Prosecutors said Kevin B. Marsh admitted defrauding ratepayers while he oversaw and managed the company’s operations – including the construction of two reactors at the V.C. Summer Nuclear Station – so SCANA could obtain and retain rate increases imposed on customers and qualify for up to $2.2 billion in tax credits.

The plea follows a guilty plea by Stephen A. Byrne, former executive vice president of SCANA and former chief operating officer of South Carolina Electric & Gas Co., to conspiracy to commit mail and wire fraud, as well as an agreement with Dominion Energy that will provide at least $4 billion in ratepayer relief. 

It also follows a previously announced settlement by SCANA and SCE&G on a Securities and Exchange Commission lawsuit.
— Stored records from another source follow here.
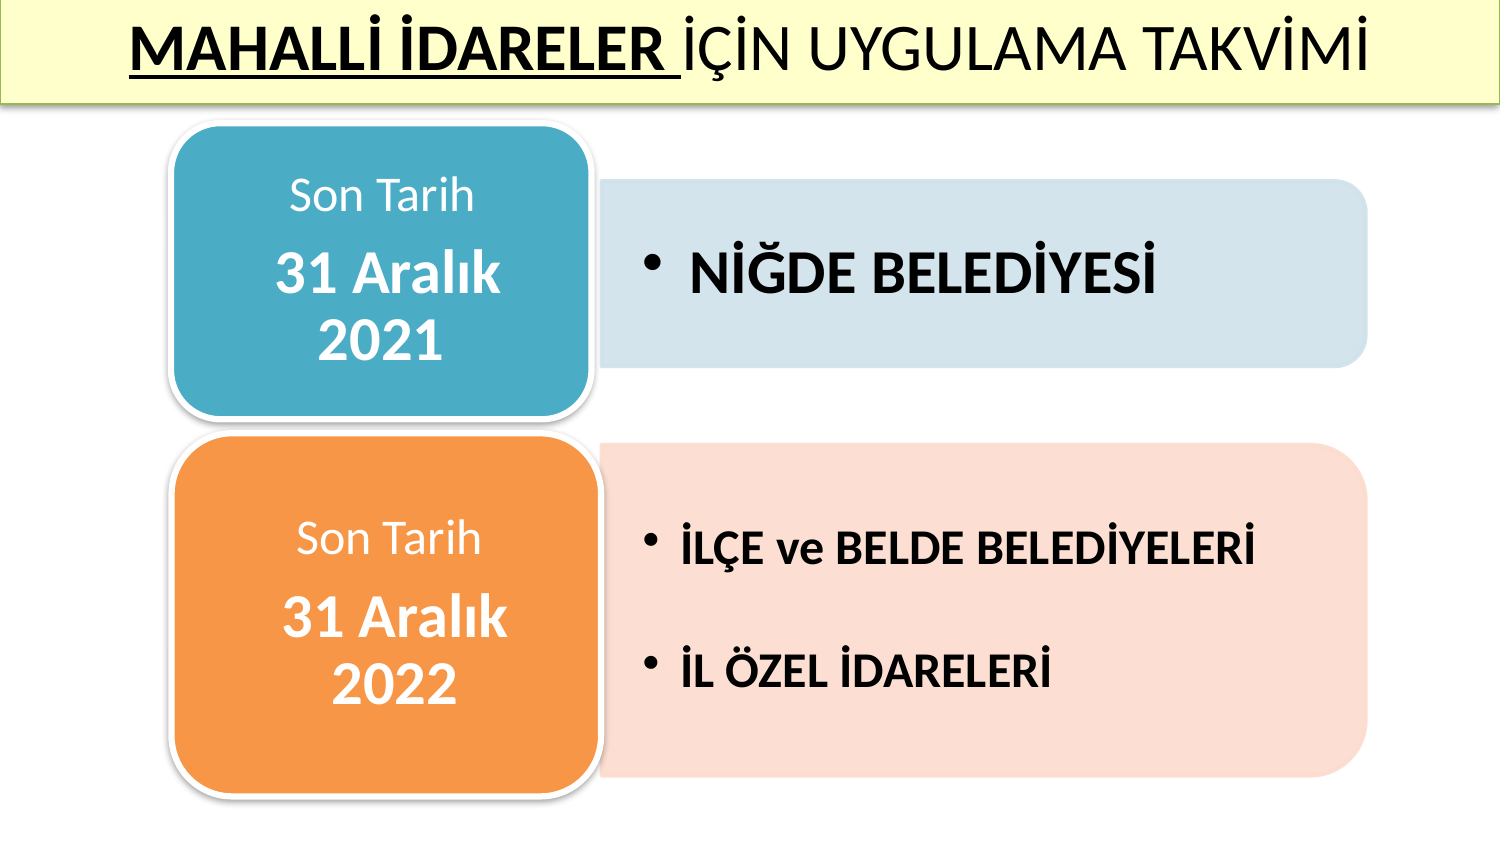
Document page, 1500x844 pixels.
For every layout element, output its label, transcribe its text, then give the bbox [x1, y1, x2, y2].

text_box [170, 122, 1366, 797]
text_box MAHALLİ İDARELER İÇİN UYGULAMA TAKVİMİ [0, 0, 1500, 105]
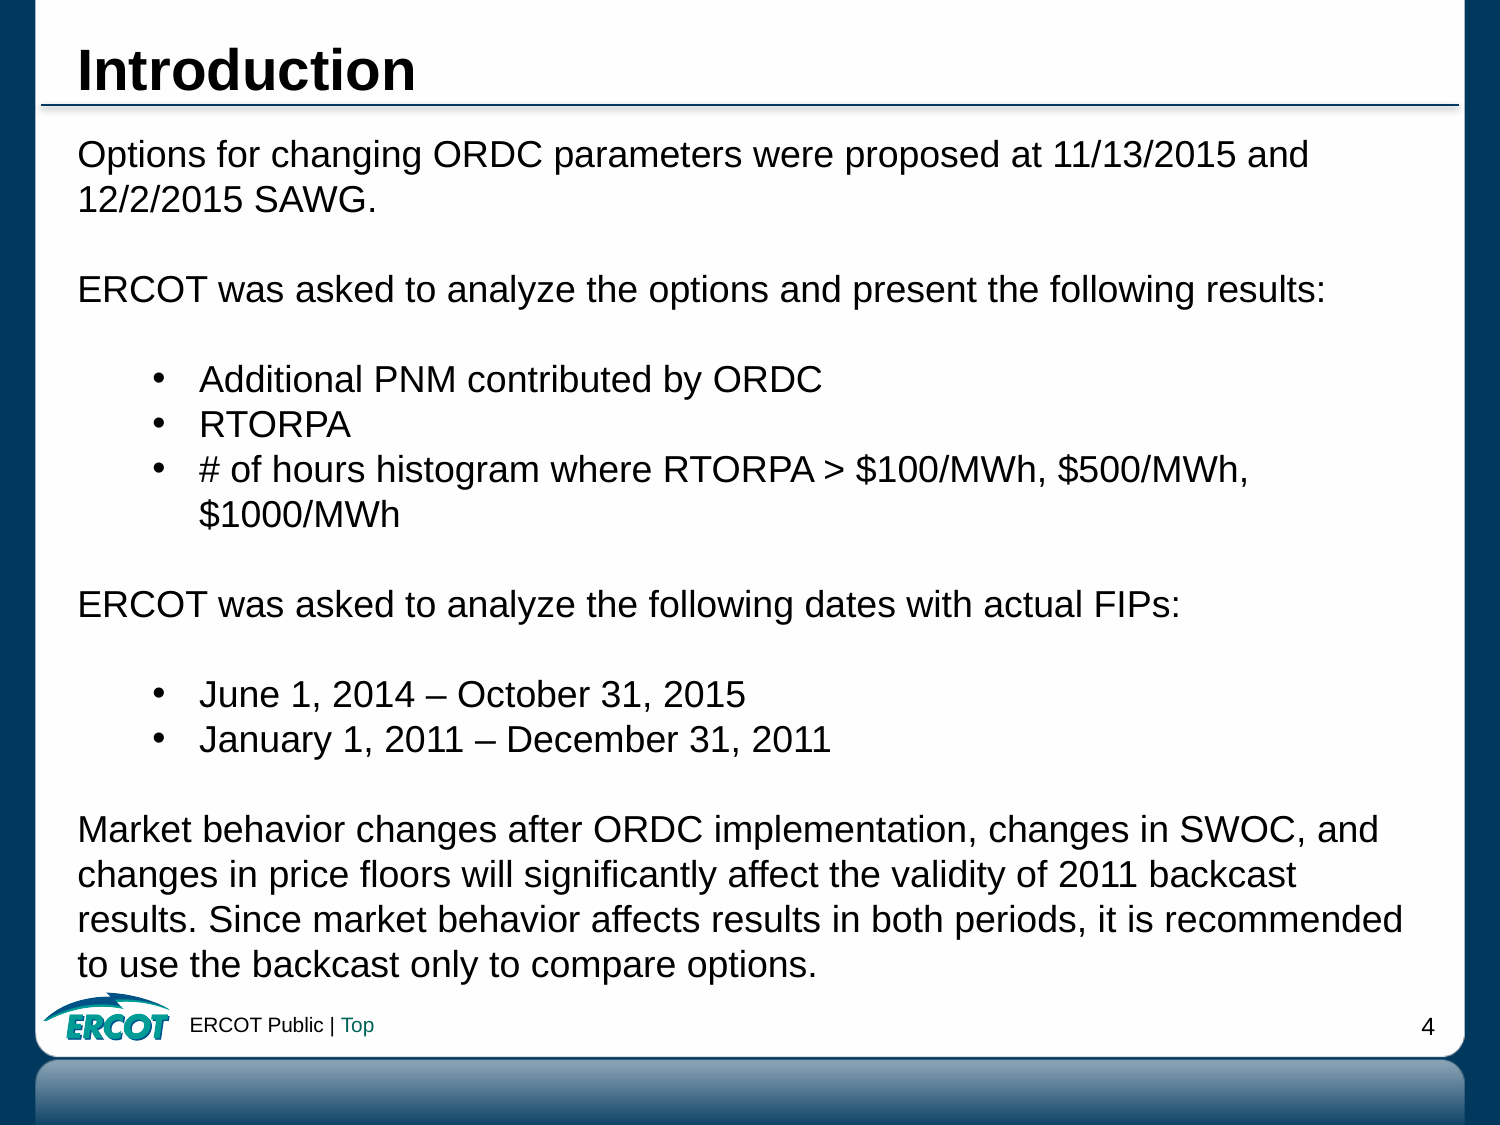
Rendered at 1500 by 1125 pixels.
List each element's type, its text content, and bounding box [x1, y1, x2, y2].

title Introduction [62, 29, 1450, 106]
picture [35, 0, 1465, 1125]
text_box Options for changing ORDC parameters were proposed at 11/13/2015 and 12/2/2015 SAWG. ERCOT was asked to analyze the options and present the following results: Additional PNM contributed by ORDC RTORPA # of hours histogram where RTORPA > $100/MWh, $500/MWh, $1000/MWh ERCOT was asked to analyze the following dates with actual FIPs: June 1, 2014 – October 31, 2015 January 1, 2011 – December 31, 2011 Market behavior changes after ORDC implementation, changes in SWOC, and changes in price floors will significantly affect the validity of 2011 backcast results. Since market behavior affects results in both periods, it is recommended to use the backcast only to compare options. [62, 122, 1434, 993]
The case arises out of the failed nuclear project at the V.C. Summer Nuclear Station in Jenkinsville. 

In 2008, SCANA and its subsidiary SCE&G announced their intention to build two new nuclear units with their minority partner, the South Carolina Public Service Authority, a state-owned power and water utility commonly known as Santee Cooper.

As evidence presented to the court showed, beginning in November 2011, Marsh was the highest-ranking official within SCANA.

After substantial delays and cost overruns with the reactors, Marsh conspired with others to defraud customers with misleading statements and omissions, according to prosecutors. Prosecutors said this includes concealing the truthful status of the failing mega-project and making false and materially misleading statements in late 2016 to regulators, the financial community and the general public.

In the plea agreement, Marsh agrees to cooperate fully with federal, state, and local law enforcement agencies. He also agrees to testify fully and truthfully before any grand juries.

On the federal charge, Marsh faces a maximum penalty of five years in prison, a fine of up to $250,000, and supervised release of up to three years.